>

viernes, 8 de enero de 2010

Bariloche – fin de año

Primero de todo felicitar el año a tod@s. Espero que lo pasarais bien la noche del 31 y que seáis buenos durante el año para que se cumplan los deseos esos que habéis pedido y que casi nunca se cumplen, pero cada año seguimos insistiendo.


Noche de fin de año, casi siempre pasan cosas especiales. Conocí a dos mendocinos Chicho y Juan y a Amets. Vaya trío. Miedo. Asadito, birra, música de Gito en directo y karaoke. Si querías podías subir a tocar o cantar algo. Por supuesto no subí (Mr.Baena hubiera subido, seguro). No hubo nada especial a las 0:00, un poco extraño, sólo un brindis cuando la gente se dio cuenta de que ya era medianoche. En compensación me bebí 12 sextos de botellas de  sidra. Un sexto por cada uva que no tomé. Eche una mano a Eze sirviendo birra hasta que se acabó de la nevera y el almacén, así que fuimos a un boliche. Allí me debía haber encontrado con Rut (de Barcelona) pero no nos vimos. Debería ir muy tocada, supongo (o yo). La gente como loca cantando y bailando temas argentinos, como no, todo bien regadito con birra sin parar. Estaba un pelo cansado así que me retiraba al hostal cuando aparece el coche de los medocinos por la calle: Si uno vuelve, vuelven todos!!! y así fue, me gusta el lema, de vuelta en coche, como unos reyes. El día uno no curré, demasiado sueño o es que llegué mas tarde de la hora del desayuno? No me acuerdo, la verdad. Día uno de perros, como casi todos los últimos años.

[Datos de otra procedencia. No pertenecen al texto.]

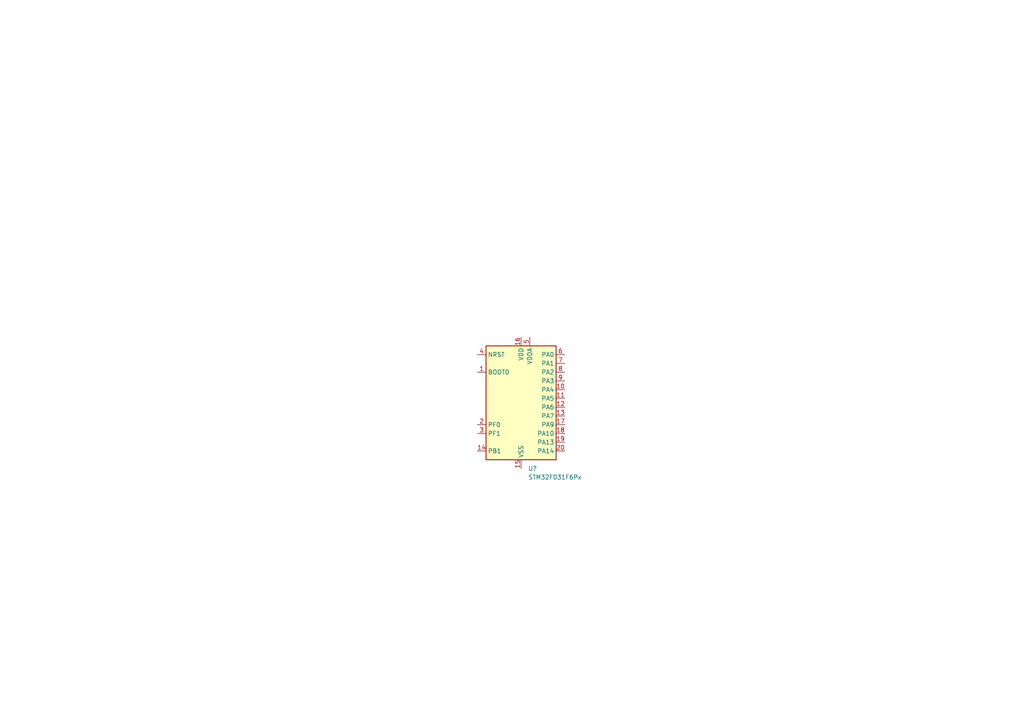
<source format=kicad_sch>
(kicad_sch (version 20211123) (generator eeschema)

  (uuid d36a82a3-2284-4428-b525-c145760ee21c)

  (paper "A4")

  


  (symbol (lib_id "MCU_ST_STM32F0:STM32F031F6Px") (at 151.13 115.57 0) (unit 1)
    (in_bom yes) (on_board yes) (fields_autoplaced)
    (uuid 1e931afc-ee01-4cf5-ac53-e9b85b0c34ca)
    (property "Reference" "U?" (id 0) (at 153.1494 135.89 0)
      (effects (font (size 1.27 1.27)) (justify left))
    )
    (property "Value" "STM32F031F6Px" (id 1) (at 153.1494 138.43 0)
      (effects (font (size 1.27 1.27)) (justify left))
    )
    (property "Footprint" "Package_SO:TSSOP-20_4.4x6.5mm_P0.65mm" (id 2) (at 140.97 133.35 0)
      (effects (font (size 1.27 1.27)) (justify right) hide)
    )
    (property "Datasheet" "http://www.st.com/st-web-ui/static/active/en/resource/technical/document/datasheet/DM00104043.pdf" (id 3) (at 151.13 115.57 0)
      (effects (font (size 1.27 1.27)) hide)
    )
    (pin "1" (uuid 2242b202-e030-4b28-a4eb-c507ff5f2877))
    (pin "10" (uuid 8f30eacd-2fda-4bbe-8fcb-749c4261d688))
    (pin "11" (uuid 83e7fe9a-f71b-4edc-8a8d-46c2ca065510))
    (pin "12" (uuid df98071a-2791-4bc9-9d88-fcd12470ae83))
    (pin "13" (uuid 0a949f87-d0a5-44a7-8187-ddefc7f6313b))
    (pin "14" (uuid b32dc95b-9ebc-4892-b24d-7ee43e97dd18))
    (pin "15" (uuid 78c1e274-f665-4cf0-9806-c65a482137dd))
    (pin "16" (uuid b532d0a2-0132-4c37-ba59-69fba032754d))
    (pin "17" (uuid b97c11e5-24b4-46fa-a6d1-b7a9b4ef2d23))
    (pin "18" (uuid eb0c736d-fd19-4dc4-adb6-096773978b08))
    (pin "19" (uuid 6ab6a585-e9bd-462a-97b3-4ba2192c4f29))
    (pin "2" (uuid 2bac6208-0162-4fad-9fee-feb5dcc2fbd1))
    (pin "20" (uuid d213a8ba-871c-4b00-acf1-d74844aecf22))
    (pin "3" (uuid b5e551d1-8679-447c-ac13-daaf803a434d))
    (pin "4" (uuid 35a2c06e-8ab8-481f-a924-a4bb79243cdd))
    (pin "5" (uuid 045ce7b0-28f4-4e5b-be3e-a253526a4fca))
    (pin "6" (uuid 39ffab99-89bd-421a-baf4-e3ac903c6a45))
    (pin "7" (uuid dbb0f95d-ab22-4400-a4d0-27995d9c0c7c))
    (pin "8" (uuid 8056b463-5221-4ce2-89d6-e2e46df2e35d))
    (pin "9" (uuid e3737360-fc17-4fe1-8891-6b63e8bb74bc))
  )

  (sheet_instances
    (path "/" (page "1"))
  )

  (symbol_instances
    (path "/1e931afc-ee01-4cf5-ac53-e9b85b0c34ca"
      (reference "U?") (unit 1) (value "STM32F031F6Px") (footprint "Package_SO:TSSOP-20_4.4x6.5mm_P0.65mm")
    )
  )
)

</source>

Unos días mas tarde ya estaba pensando irme de Bariloche así que sin planear nada salimos a tomar algo y como suele pasar, las mejores noches no se planean. Con Amets y Eze (gracias maestro), fuimos a tomar unas birras y vaya si tomamos!! con perros persiguiéndonos por la calle, postes de madera que se movían al paso de Amtes (ya recuperada de la cabeza?) y un frío que pelaba llegué al hostal 35 minutos antes de empezar a currar (nuca más, pensé (otra vez)). Moría sirviendo el desayuno. Pero hay que estar a todas.


Salimos por la tarde hacia San Martin de los Andes en busca de Chicho y Juan. Sin hostal, improvisamos un campamentillo (así, medio gitano, el de la foto) que nos salvó de la lluvia por la noche. Junto con 5 porteñas que los maestros mendocinos habían conocido hicimos un asadito casi de madrugada y salimos a un boliche. Reggaetón a tope, non-stop. Al día siguiente de relax por el pueblo y tras una reunión de machos (según Amets, ya que hablamos de cosas de tíos), dormimos a 3ºC en lo que había sido hasta entonces la cocina de Chicho y Juan. Más decente que el campamento gitano. Amets se pegó un buen madrugón para marchar a Chile. Gracias por todo! Así que marché a mediodía hacia Mendoza.
Y por aquí ando, en tierra de vinos y con ganas de pisar tierras Bolivianas.

Las fotos aún no las tengo así que pronto os aviso por si queréis echar un vistazo.


Aprovecho para agradecer al staff del Hostal Tango Inn los buenos días que he pasado con ellos. Estáis hechos unos crakcs! gracias.

5 comentarios:

susana dijo...

ya era hora de que dieras señales de vida!!!
veo que aunque estas en el otro lado del mundo, las costumbres etilicas no las has perdido. ¡ que perro eres!
por cierto no me has dicho si te ha llegado el paquete

Amets dijo...

Estoy recuperdada de la cabeza... pero la cocina de los mendocinos me dejó sin voz!

Unknown dijo...

bueno, bueno, que si la del hostal, las porteñas... some things never change! :)))) cuenta, cuenta!

Unknown dijo...

Lo que más me intriga en estos momentos, es tu apartado de libros del blog. ¿desde cuando lees?Creo recordar que el último libro era del Barco de Vapor???

Unknown dijo...

sí, color blanco, para menores de 5 años!
ahora resulta que hasta lee en inglés, mira, te podrá devolver Harry Potter!